* **Work instruction**:
Your answer is to be the exact text of the lines from the one containing "mug: none [289,219,360,334]" through the final line of the entries, restated in full, with pictures omitted.

* **Material to process**:

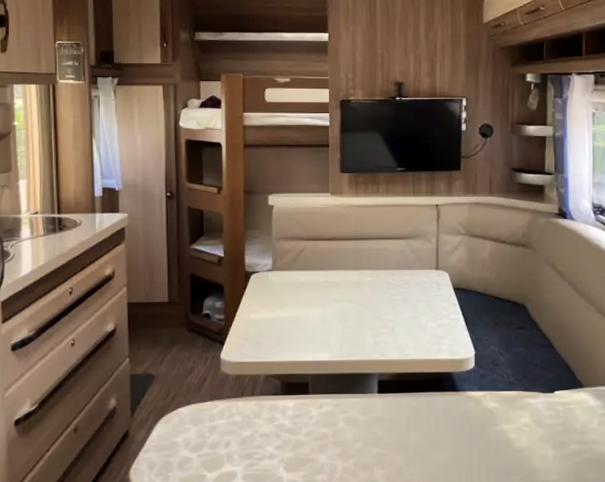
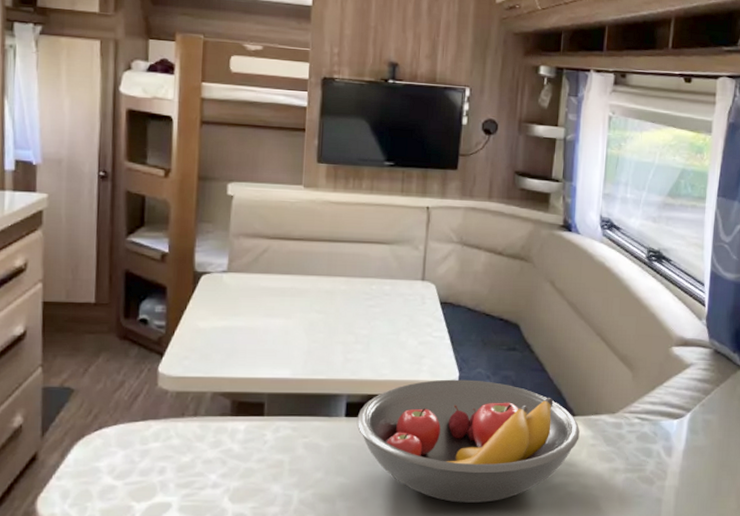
fruit bowl: none [388,357,590,470] -> present [356,379,580,503]

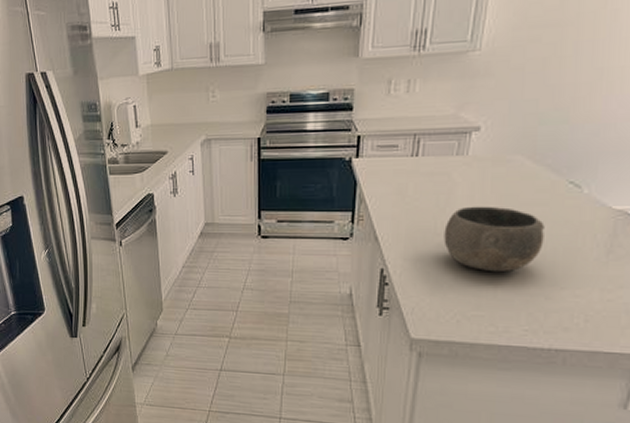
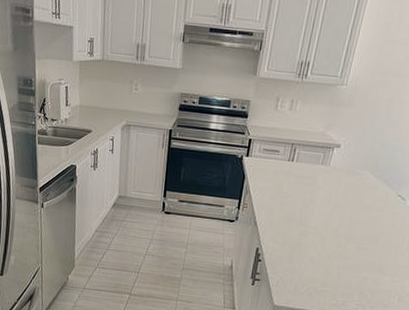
bowl: present [444,206,545,273] -> none [305,205,378,259]

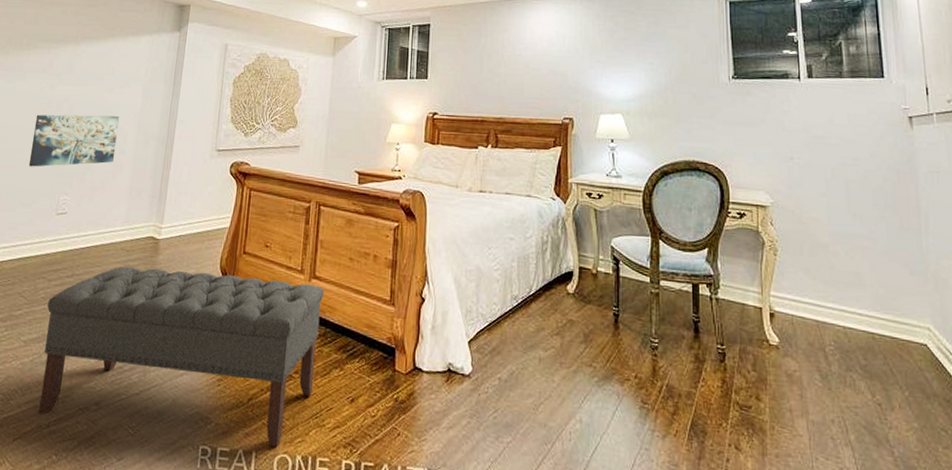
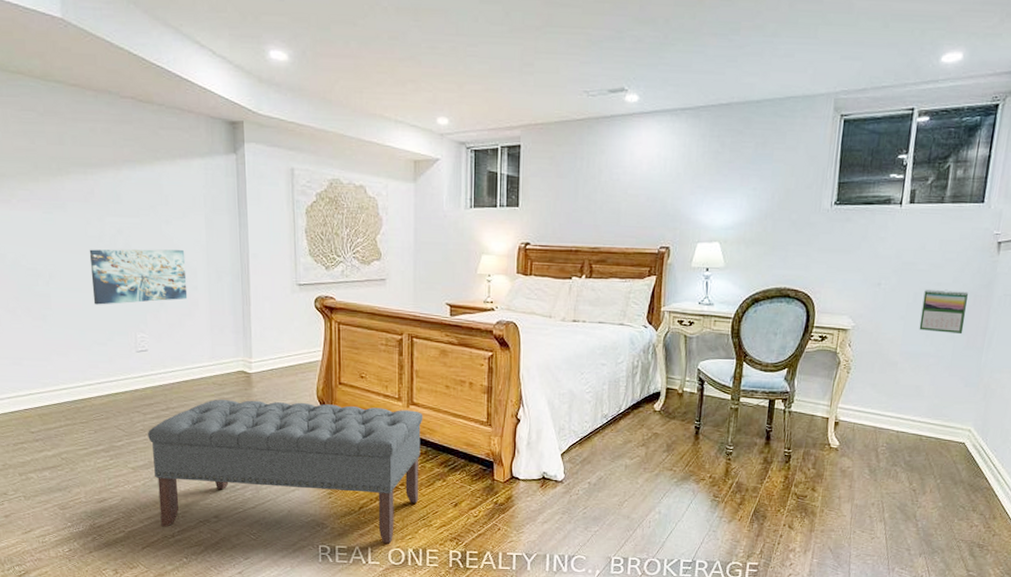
calendar: none [841,165,894,213] -> present [919,289,968,333]

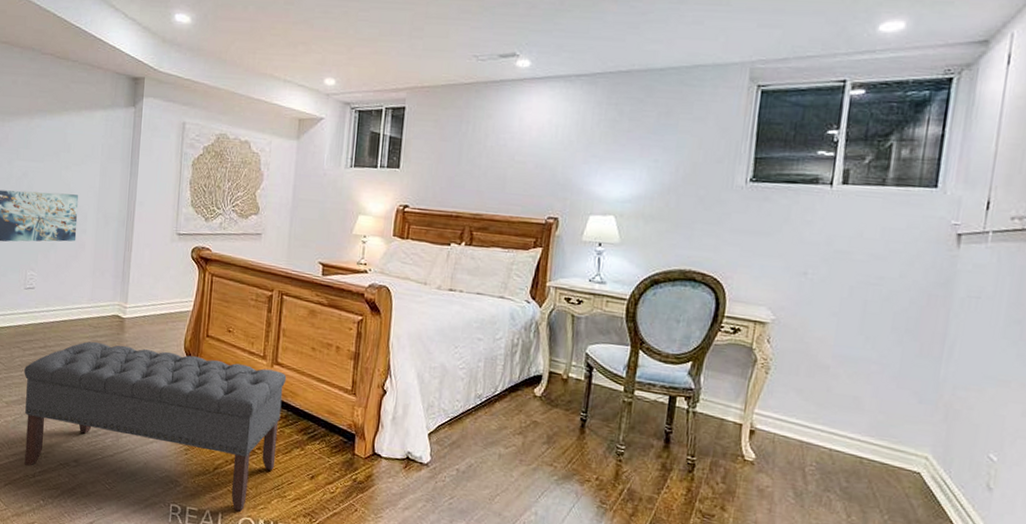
calendar: present [919,289,968,333] -> none [856,284,920,339]

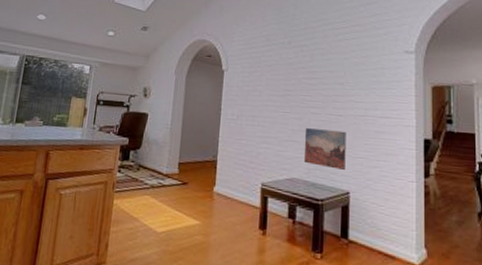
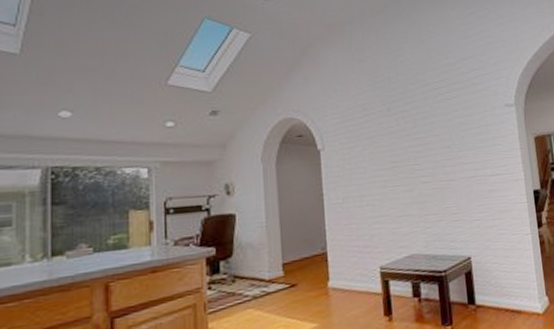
wall art: present [304,128,346,171] -> none [418,196,464,237]

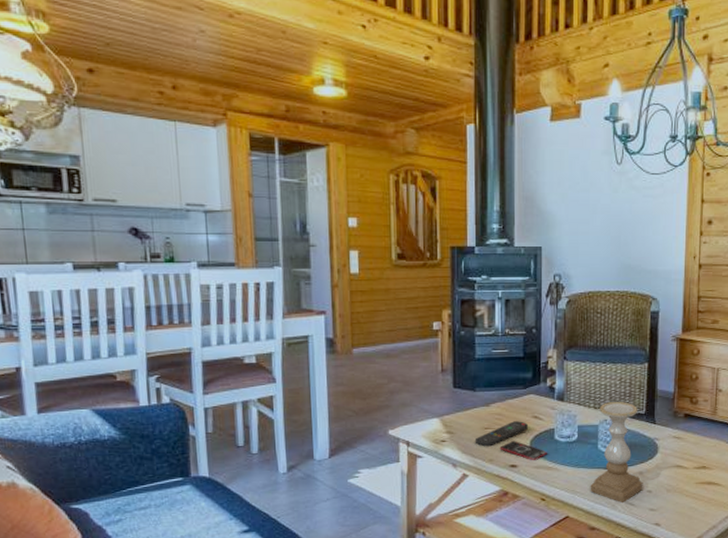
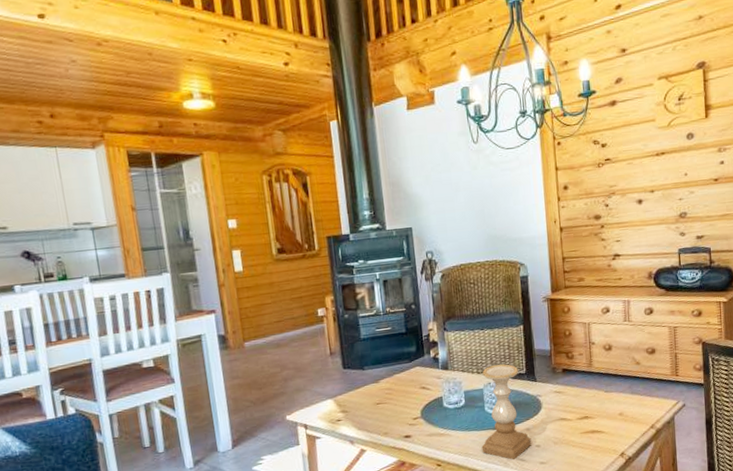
remote control: present [474,421,529,447] -> none [368,393,418,422]
smartphone: present [499,441,547,461] -> none [392,412,438,430]

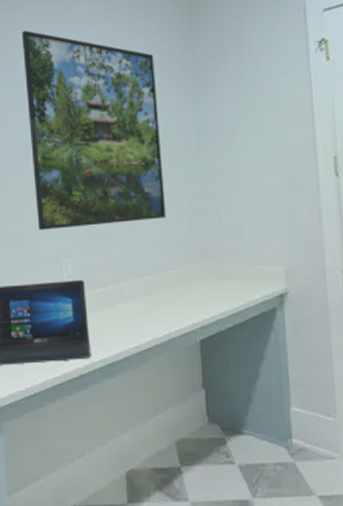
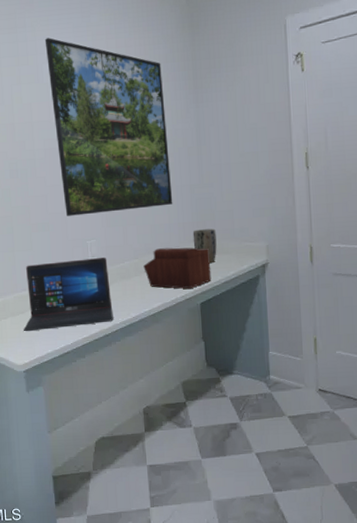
sewing box: none [129,270,215,322] -> present [143,247,212,289]
plant pot: none [190,248,221,290] -> present [192,228,217,263]

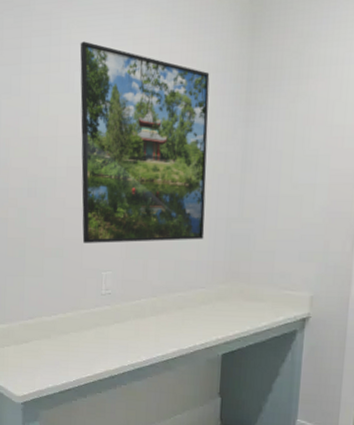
laptop: present [24,256,114,332] -> none [26,291,122,363]
sewing box: present [143,247,212,289] -> none [161,288,240,337]
plant pot: present [192,228,217,263] -> none [222,270,251,310]

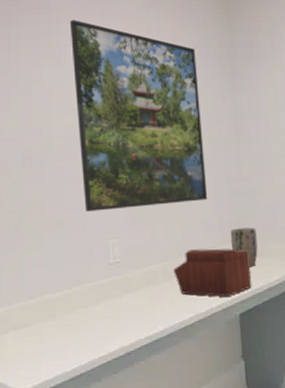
sewing box: none [161,288,240,337] -> present [173,248,252,298]
plant pot: none [222,270,251,310] -> present [230,227,258,266]

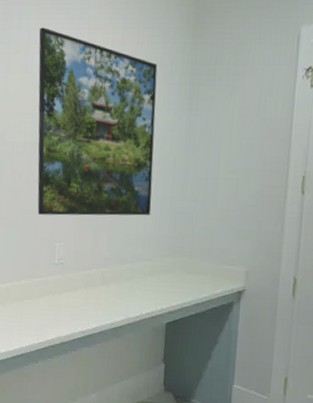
sewing box: present [173,248,252,298] -> none [111,260,183,307]
plant pot: present [230,227,258,266] -> none [166,245,193,282]

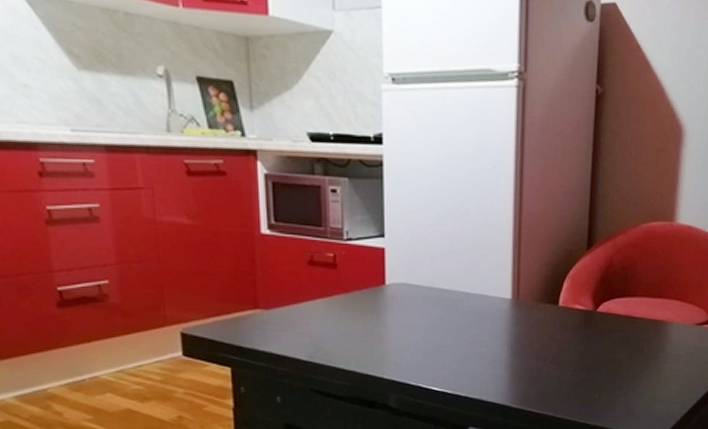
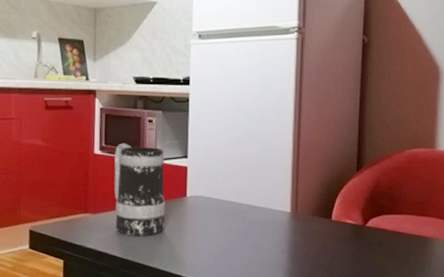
mug: none [289,219,360,334] -> present [114,143,166,236]

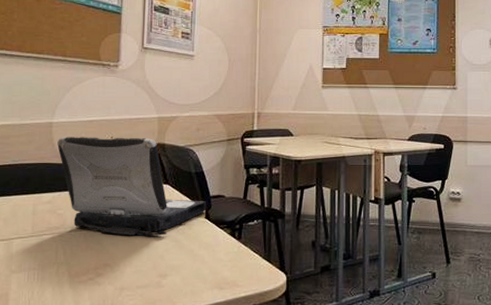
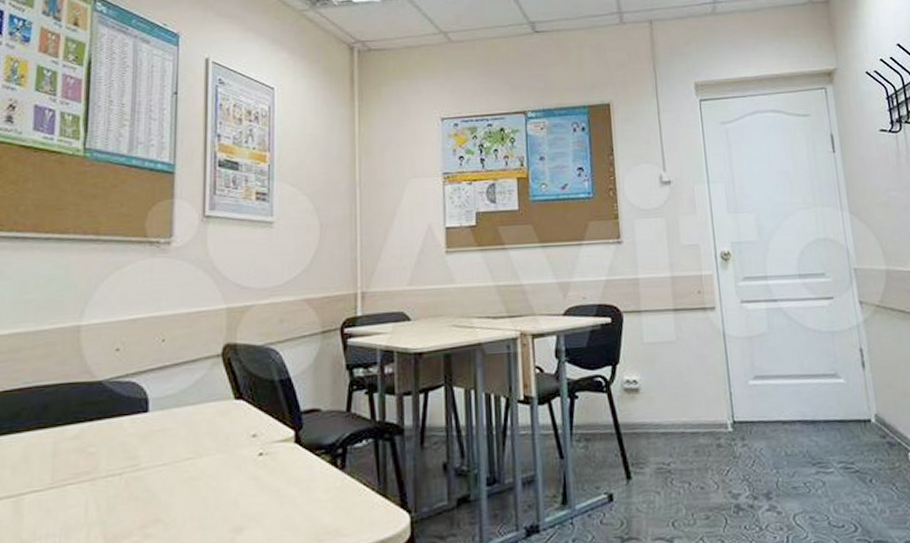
laptop: present [57,137,207,236] -> none [87,337,296,476]

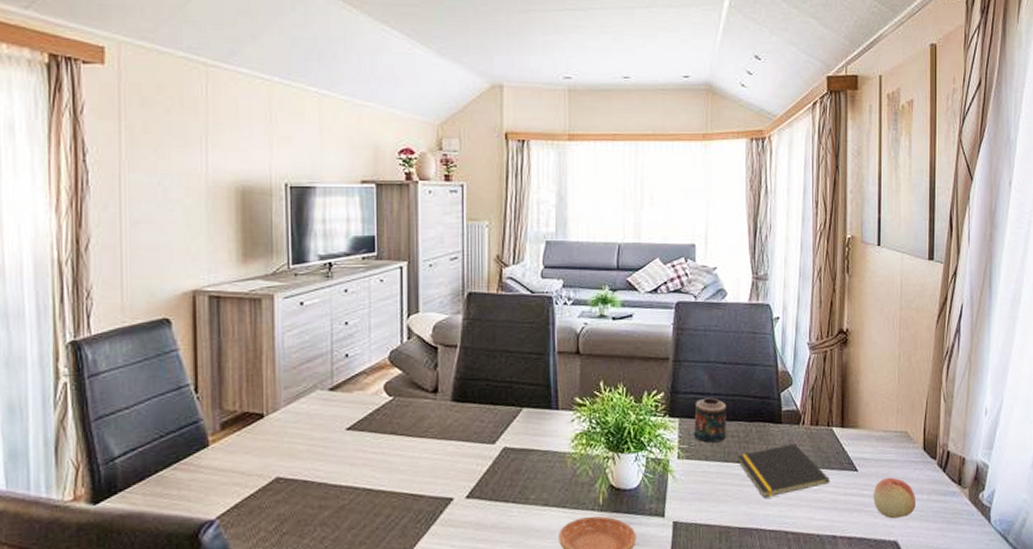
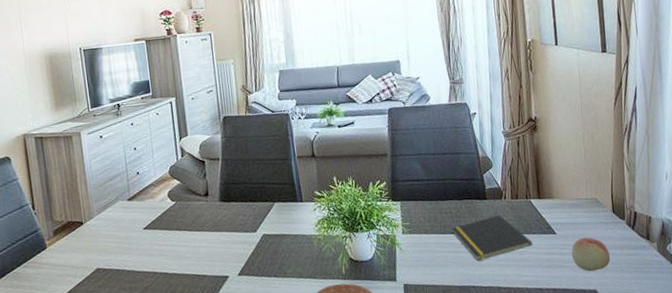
candle: present [687,397,727,443] -> none [408,183,441,220]

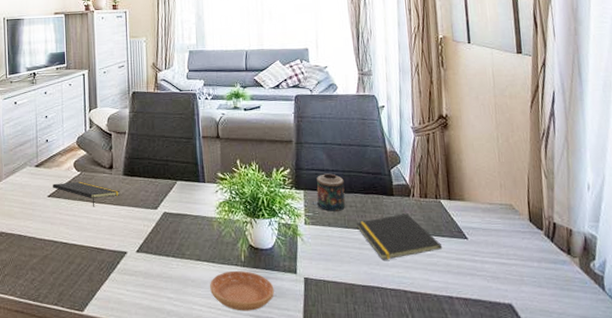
notepad: none [147,211,218,236] -> present [53,181,120,207]
candle: none [408,183,441,220] -> present [311,173,345,211]
fruit: present [571,237,610,272] -> none [484,245,527,283]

* **Result of the exercise**:
mug: none [289,219,360,334] -> present [114,143,166,236]

laptop: present [57,137,207,236] -> none [87,337,296,476]

candle: present [687,397,727,443] -> none [408,183,441,220]

notepad: none [147,211,218,236] -> present [53,181,120,207]
candle: none [408,183,441,220] -> present [311,173,345,211]
fruit: present [571,237,610,272] -> none [484,245,527,283]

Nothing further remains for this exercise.